Her sisters now own homes, too, and she got her mom into one at 55. Her mom, who had always said she’d probably die before she ever owned a home.
“Her mortgage is $194.88. Her condo fee is $257,” Warren-Cato said. “She never, ever thought about buying anything. But I saw what a difference it made in my personal life, my family’s life, and I want everyone to have that aha moment.”
Given the reality of today’s market, Cooper said, people may need to adjust their vision. Think about buying a condo, instead of a single family. Buying with a family member, instead of alone. Buying just outside the city, instead of in it.
“I think how people previously thought about housing, that they would own this big house, that may not be possible if you still want to live here,” Cooper said. “But there will be maybe opportunities where you can still buy here.

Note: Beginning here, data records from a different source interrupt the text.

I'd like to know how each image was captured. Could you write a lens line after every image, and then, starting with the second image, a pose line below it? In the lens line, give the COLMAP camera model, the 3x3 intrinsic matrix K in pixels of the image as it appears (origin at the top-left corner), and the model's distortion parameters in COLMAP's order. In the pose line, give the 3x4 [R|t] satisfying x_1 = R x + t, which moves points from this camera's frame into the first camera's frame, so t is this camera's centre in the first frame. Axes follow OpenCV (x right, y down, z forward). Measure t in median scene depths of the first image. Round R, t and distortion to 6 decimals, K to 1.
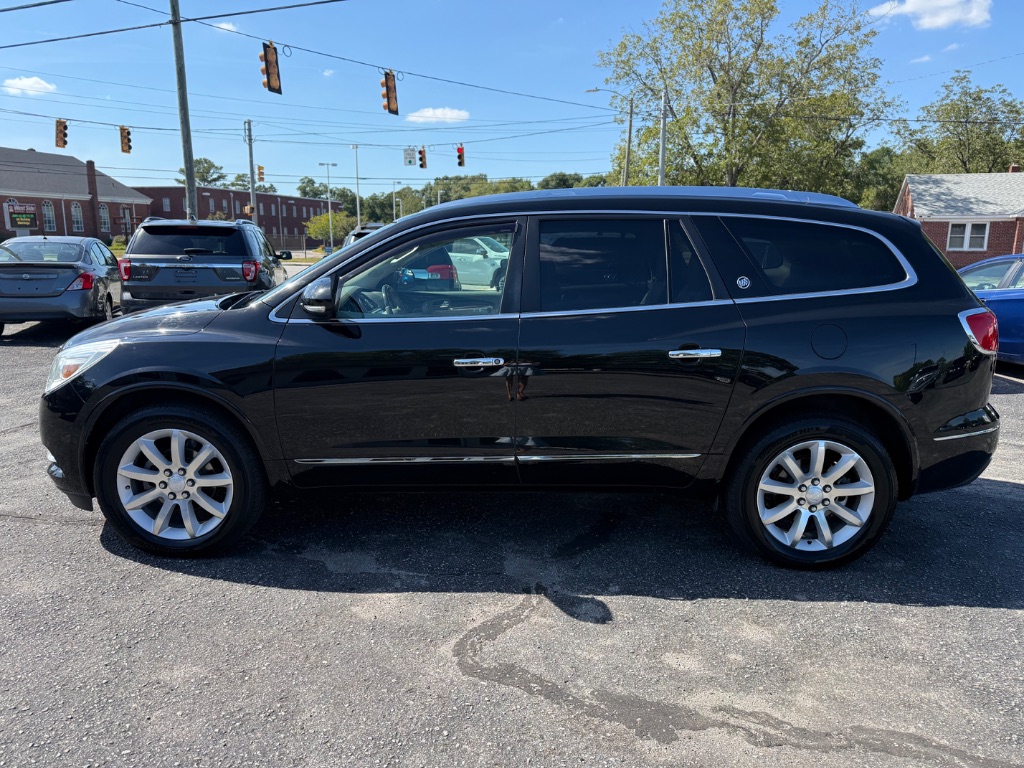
lens RADIAL K [[736.7, 0, 512.0], [0, 736.7, 384.0], [0, 0, 1]] dist [0.051816, -0.073076]
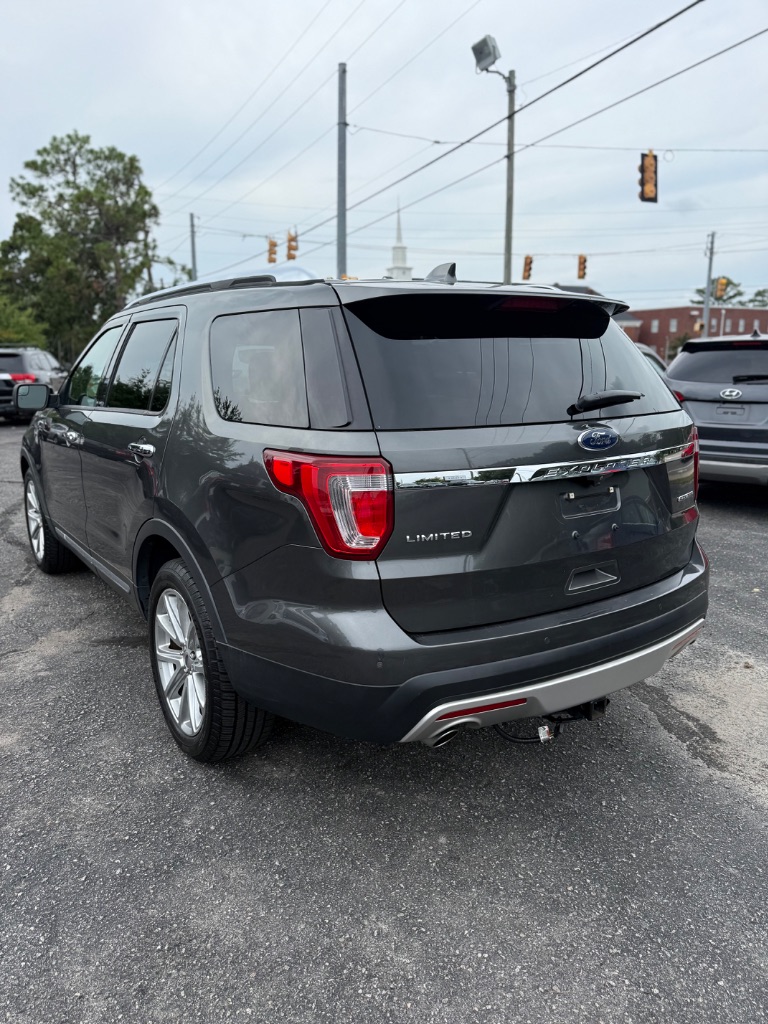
lens RADIAL K [[745.8, 0, 379.5], [0, 745.8, 512.8], [0, 0, 1]] dist [0.005597, -0.005204]
pose [[0.673805, 0.132707, -0.726895, 0.101677], [-0.126349, 0.989944, 0.063611, -0.005885], [0.728027, 0.048981, 0.683797, 0.051678]]
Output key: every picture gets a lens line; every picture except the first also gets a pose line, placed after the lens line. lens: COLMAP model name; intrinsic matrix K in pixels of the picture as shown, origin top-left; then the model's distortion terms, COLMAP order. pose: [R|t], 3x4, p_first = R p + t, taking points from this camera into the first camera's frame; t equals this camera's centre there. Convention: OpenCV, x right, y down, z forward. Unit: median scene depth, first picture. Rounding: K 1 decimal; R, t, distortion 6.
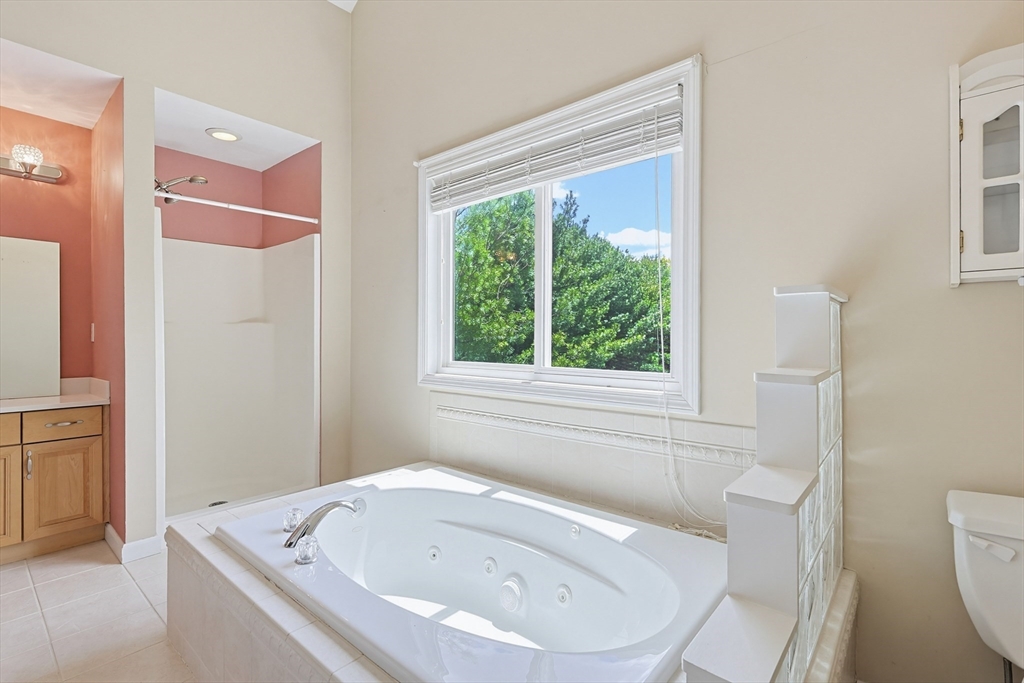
lens RADIAL K [[473.3, 0, 516.2], [0, 473.3, 341.6], [0, 0, 1]] dist [0.002436, -0.000034]
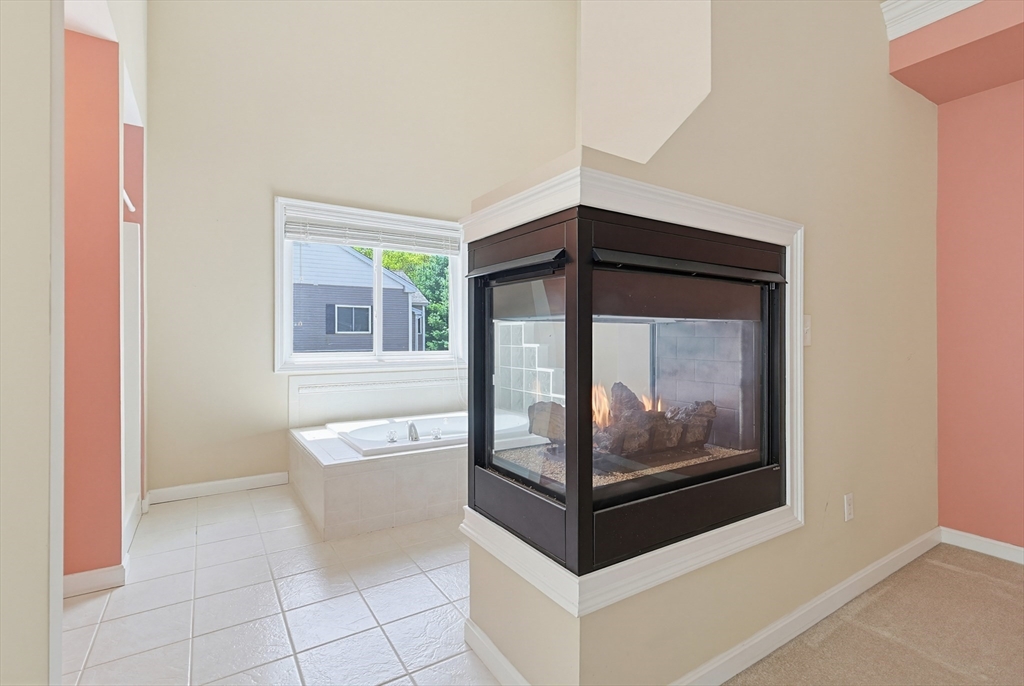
lens RADIAL K [[473.3, 0, 516.2], [0, 473.3, 343.1], [0, 0, 1]] dist [0.002436, -0.000034]
pose [[0.288437, -0.014081, 0.957395, -1.608662], [0.009720, 0.999883, 0.011777, 0.004359], [-0.957450, 0.005909, 0.288540, 0.017694]]
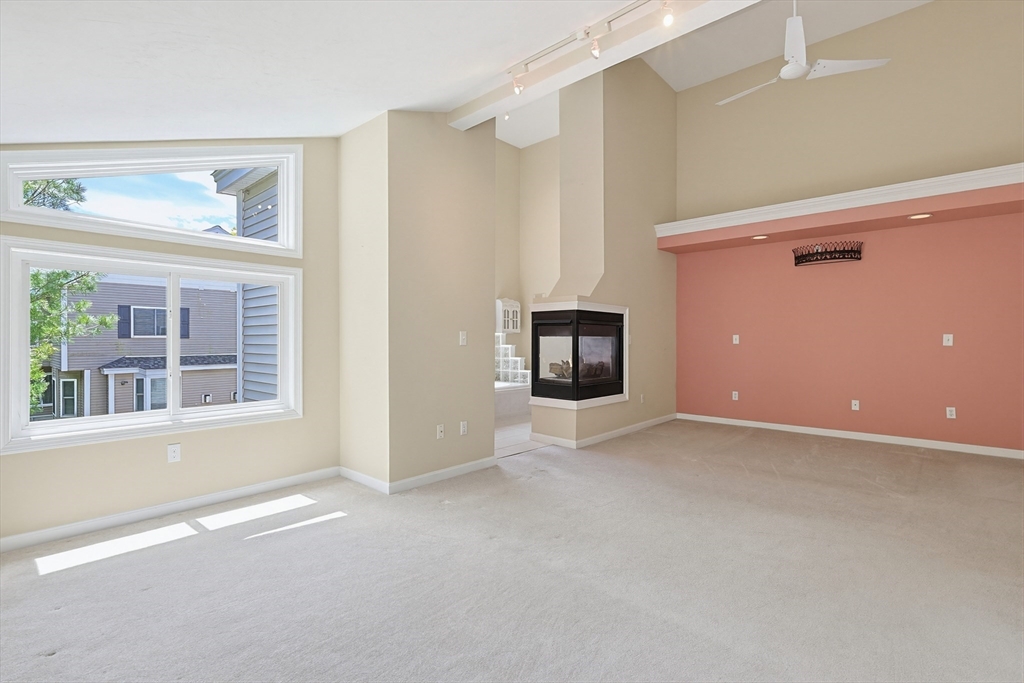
lens RADIAL K [[473.3, 0, 516.2], [0, 473.3, 341.6], [0, 0, 1]] dist [0.002436, -0.000034]
pose [[0.018776, -0.002693, 0.999820, -3.419229], [0.003708, 0.999990, 0.002624, -0.003870], [-0.999817, 0.003658, 0.018785, 0.372702]]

It’s just not going to necessarily look the way you thought it was going to look.”
Low- and middle-income people are still buying, according to Schmiedl, who oversees ONE Mortgage, one of the programs people can qualify for by taking Homebuying 101.
“Our loan volume isn’t lower than it used to be,” Schmiedl said. “Our city of Boston loan volume has gone down. So you know, Jackie might have done a class 10 years ago, and if five out of 10 people in that class bought a home, maybe the majority were in Boston. But nowadays they’re moving further out.”
David Glass is very much hoping that, through the affordable housing lottery, he and his wife will be able to stay in the city.
“I would like to stay in the Dorchester, South Boston area, but that’s not etched in stone,” he said.
Whatever neighborhood he ends up in, whatever kind of place he and his wife are able to buy, just thinking about owning something “feels like an elevation,” Glass said. “It feels like you’ve arrived, and after years of blood, sweat and tears that there’s a light at the end of the tunnel.”
The one thing he does know is he wants to stay in Boston. The city he’s lived in and worked in, as a construction worker, for much of his life.
“I helped build Boston actually,” he said.
It’s home. And expensive as it has become, he and his wife are determined to stay, hopefully as homeowners.
“We feel as if, there’s no such thing as entitlement, but certainly we’ve worked hard to be in this position,” he said. “I feel like we deserve to stay.”